• [Task objective]: Below are the records; copy exactly the stretch from the line containing "ring mcp: (764, 814)" through the line containing "thumb cmc: (700, 932)", both ends included, and nothing else.

• [Source records]:
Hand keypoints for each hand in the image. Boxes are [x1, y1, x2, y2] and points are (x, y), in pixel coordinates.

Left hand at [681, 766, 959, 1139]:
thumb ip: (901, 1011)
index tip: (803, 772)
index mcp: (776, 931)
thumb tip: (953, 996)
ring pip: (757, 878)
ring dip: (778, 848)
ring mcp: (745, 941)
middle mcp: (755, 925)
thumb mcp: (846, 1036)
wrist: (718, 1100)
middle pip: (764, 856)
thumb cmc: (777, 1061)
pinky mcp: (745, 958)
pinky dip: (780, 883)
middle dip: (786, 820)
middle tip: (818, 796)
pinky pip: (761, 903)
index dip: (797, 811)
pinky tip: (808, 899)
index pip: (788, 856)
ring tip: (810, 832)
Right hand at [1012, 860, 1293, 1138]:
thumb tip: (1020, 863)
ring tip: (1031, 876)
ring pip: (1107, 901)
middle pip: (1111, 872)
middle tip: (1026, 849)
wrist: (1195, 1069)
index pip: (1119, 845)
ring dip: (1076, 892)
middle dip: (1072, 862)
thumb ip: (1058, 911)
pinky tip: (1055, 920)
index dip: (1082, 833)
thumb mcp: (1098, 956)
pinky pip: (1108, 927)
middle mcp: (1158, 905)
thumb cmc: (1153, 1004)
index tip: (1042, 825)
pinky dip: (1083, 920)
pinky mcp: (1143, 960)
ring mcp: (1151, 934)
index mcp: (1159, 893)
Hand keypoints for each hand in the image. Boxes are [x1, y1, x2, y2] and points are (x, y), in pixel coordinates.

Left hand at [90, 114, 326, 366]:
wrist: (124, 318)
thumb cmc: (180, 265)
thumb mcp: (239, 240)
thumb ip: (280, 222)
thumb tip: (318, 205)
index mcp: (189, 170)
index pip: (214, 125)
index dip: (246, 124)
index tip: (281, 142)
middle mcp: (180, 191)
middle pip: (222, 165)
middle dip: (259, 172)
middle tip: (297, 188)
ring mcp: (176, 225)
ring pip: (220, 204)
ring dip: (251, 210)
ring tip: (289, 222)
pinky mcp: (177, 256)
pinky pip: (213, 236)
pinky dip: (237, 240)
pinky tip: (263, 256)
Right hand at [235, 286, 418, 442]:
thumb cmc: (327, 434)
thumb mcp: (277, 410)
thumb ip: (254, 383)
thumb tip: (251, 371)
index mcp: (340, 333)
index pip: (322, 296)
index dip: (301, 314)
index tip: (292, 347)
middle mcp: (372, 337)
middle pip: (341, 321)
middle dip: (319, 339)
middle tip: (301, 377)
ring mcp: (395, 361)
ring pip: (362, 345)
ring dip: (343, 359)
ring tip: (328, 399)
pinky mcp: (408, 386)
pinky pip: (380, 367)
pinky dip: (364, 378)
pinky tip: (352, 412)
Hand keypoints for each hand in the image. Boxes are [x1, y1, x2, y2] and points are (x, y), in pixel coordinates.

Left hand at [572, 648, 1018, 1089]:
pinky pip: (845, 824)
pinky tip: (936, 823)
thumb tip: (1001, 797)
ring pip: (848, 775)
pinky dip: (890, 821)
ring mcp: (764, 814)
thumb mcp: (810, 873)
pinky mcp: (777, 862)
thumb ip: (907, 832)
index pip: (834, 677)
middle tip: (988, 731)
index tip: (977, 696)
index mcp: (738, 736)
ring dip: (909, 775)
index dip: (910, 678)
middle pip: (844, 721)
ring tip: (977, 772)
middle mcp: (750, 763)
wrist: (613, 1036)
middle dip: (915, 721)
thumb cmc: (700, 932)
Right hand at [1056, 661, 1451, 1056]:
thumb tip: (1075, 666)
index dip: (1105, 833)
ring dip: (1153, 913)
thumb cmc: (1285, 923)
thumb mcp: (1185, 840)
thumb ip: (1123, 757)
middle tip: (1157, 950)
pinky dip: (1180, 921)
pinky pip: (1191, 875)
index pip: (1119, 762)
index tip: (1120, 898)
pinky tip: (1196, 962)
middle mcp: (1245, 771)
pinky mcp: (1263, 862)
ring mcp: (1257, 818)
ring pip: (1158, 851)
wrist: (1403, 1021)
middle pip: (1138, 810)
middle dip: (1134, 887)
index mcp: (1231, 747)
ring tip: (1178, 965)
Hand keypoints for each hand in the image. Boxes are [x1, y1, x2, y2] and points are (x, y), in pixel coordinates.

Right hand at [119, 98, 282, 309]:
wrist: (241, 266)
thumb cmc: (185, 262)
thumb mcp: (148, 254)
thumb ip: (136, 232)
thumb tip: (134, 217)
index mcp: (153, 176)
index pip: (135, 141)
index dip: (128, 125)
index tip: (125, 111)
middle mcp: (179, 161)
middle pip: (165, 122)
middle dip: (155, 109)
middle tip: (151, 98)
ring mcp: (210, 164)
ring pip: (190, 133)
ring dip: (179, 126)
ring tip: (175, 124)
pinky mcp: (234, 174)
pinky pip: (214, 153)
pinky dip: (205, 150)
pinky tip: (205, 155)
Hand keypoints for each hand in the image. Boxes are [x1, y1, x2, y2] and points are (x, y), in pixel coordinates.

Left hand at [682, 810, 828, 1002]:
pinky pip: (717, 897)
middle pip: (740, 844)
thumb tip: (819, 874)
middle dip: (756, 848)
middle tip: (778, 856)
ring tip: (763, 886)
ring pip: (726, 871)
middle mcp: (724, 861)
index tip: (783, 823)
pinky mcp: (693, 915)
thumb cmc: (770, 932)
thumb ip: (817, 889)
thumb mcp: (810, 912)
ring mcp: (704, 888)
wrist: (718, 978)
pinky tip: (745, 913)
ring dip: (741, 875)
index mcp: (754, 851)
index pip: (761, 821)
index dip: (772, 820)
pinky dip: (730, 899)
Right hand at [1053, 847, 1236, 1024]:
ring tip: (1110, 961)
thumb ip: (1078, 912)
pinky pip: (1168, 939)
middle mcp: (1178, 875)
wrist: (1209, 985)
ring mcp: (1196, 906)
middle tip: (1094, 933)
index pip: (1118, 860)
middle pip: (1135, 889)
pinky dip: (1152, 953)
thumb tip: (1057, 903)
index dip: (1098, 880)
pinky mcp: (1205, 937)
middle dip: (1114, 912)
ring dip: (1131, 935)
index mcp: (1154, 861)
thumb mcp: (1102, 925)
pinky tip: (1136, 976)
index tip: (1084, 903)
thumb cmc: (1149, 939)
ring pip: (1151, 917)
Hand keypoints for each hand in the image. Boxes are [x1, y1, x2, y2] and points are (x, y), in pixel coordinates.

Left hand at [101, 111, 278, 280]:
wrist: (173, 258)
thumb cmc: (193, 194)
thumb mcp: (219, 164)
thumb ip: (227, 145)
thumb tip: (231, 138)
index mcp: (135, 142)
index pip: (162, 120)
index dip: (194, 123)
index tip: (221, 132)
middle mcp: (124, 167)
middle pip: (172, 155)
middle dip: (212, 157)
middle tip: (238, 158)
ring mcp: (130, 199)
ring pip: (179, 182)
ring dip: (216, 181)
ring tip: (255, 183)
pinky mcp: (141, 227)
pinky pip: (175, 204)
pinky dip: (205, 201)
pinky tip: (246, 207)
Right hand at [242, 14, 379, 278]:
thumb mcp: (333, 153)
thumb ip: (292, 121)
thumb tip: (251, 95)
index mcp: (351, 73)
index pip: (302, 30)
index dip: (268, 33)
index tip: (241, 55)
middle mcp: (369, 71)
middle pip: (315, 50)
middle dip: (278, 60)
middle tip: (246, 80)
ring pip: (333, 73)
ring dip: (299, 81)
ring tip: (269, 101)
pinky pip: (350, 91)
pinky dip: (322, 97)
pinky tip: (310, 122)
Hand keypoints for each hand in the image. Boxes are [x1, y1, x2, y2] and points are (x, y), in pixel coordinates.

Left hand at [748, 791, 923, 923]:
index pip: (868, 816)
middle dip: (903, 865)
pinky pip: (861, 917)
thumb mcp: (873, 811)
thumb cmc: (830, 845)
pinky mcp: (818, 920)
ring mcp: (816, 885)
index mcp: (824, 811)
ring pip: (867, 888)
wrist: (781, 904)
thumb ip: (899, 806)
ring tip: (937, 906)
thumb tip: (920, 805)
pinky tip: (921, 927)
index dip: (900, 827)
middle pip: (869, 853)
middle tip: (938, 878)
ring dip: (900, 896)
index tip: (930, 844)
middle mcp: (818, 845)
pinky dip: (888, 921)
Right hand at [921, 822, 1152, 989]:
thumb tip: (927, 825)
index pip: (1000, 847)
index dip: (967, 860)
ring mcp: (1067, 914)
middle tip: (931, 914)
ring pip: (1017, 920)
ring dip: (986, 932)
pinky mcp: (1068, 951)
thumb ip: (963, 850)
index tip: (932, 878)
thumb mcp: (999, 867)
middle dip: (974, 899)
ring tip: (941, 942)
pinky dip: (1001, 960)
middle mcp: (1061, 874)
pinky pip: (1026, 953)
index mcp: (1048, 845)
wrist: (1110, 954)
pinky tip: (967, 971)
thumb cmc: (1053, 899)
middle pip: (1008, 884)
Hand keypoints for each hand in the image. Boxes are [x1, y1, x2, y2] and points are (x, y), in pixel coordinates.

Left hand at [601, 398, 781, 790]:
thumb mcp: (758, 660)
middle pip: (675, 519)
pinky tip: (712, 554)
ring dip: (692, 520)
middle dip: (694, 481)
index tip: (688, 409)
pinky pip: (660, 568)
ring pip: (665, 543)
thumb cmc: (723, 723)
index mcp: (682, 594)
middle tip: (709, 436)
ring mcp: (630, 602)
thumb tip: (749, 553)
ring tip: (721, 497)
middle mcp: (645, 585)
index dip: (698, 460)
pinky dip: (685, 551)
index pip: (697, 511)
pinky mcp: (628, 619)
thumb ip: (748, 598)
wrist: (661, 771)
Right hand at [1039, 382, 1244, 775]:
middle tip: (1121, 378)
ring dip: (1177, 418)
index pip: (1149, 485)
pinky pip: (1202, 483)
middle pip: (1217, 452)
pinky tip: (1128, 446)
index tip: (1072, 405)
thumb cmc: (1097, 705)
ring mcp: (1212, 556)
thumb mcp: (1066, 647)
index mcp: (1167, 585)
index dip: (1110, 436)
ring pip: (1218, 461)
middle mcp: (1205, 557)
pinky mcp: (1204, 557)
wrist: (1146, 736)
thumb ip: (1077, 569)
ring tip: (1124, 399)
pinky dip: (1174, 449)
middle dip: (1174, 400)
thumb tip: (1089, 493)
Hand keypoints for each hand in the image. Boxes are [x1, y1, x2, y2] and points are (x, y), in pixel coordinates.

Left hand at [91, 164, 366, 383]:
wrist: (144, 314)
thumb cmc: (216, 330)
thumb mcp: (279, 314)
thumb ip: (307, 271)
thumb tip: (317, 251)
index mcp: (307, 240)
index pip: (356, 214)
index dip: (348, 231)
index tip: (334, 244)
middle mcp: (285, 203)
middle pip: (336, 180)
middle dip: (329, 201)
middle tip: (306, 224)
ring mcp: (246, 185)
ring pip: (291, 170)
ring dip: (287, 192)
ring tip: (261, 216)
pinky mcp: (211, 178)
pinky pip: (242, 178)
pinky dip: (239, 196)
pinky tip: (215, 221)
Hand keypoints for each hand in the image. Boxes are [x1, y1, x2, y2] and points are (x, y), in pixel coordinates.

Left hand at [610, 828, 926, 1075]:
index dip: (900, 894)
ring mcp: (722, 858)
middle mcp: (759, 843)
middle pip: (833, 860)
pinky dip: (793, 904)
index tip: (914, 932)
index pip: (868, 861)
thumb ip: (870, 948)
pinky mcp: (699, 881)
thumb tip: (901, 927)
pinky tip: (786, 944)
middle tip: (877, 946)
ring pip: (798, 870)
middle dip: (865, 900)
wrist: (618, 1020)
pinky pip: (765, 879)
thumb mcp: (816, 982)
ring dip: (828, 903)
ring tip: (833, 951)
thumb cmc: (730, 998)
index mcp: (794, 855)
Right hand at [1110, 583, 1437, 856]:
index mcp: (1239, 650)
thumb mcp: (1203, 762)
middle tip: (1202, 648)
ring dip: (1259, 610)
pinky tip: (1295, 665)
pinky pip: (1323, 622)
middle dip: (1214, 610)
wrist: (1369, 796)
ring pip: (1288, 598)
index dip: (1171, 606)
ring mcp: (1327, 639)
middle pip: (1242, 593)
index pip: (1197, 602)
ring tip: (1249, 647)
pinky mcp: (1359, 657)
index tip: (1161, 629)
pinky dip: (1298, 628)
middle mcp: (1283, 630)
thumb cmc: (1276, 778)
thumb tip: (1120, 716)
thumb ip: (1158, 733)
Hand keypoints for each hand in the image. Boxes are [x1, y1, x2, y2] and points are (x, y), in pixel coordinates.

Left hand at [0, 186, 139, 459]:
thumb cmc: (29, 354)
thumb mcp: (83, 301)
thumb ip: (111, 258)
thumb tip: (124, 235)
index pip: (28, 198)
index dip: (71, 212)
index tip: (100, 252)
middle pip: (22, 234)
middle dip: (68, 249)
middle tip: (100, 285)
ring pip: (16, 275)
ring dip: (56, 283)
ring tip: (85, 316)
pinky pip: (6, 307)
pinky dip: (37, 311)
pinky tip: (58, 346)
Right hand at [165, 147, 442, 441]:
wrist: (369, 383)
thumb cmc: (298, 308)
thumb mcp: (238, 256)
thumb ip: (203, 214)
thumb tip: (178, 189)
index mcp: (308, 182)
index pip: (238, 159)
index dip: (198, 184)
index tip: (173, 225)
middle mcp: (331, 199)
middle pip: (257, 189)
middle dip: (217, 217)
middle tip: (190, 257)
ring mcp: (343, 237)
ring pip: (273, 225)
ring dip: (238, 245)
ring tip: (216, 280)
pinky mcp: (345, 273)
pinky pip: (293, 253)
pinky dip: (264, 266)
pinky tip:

• [Response to the task]:
ring mcp: (764, 814)
thumb mcp: (810, 873)
pinky mcp: (777, 862)
thumb ip: (907, 832)
index pip: (834, 677)
middle tip: (988, 731)
index tip: (977, 696)
index mcp: (738, 736)
ring dip: (909, 775)
index dip: (910, 678)
middle pip: (844, 721)
ring tip: (977, 772)
middle mcp: (750, 763)
wrist: (613, 1036)
middle dip: (915, 721)
thumb cmc: (700, 932)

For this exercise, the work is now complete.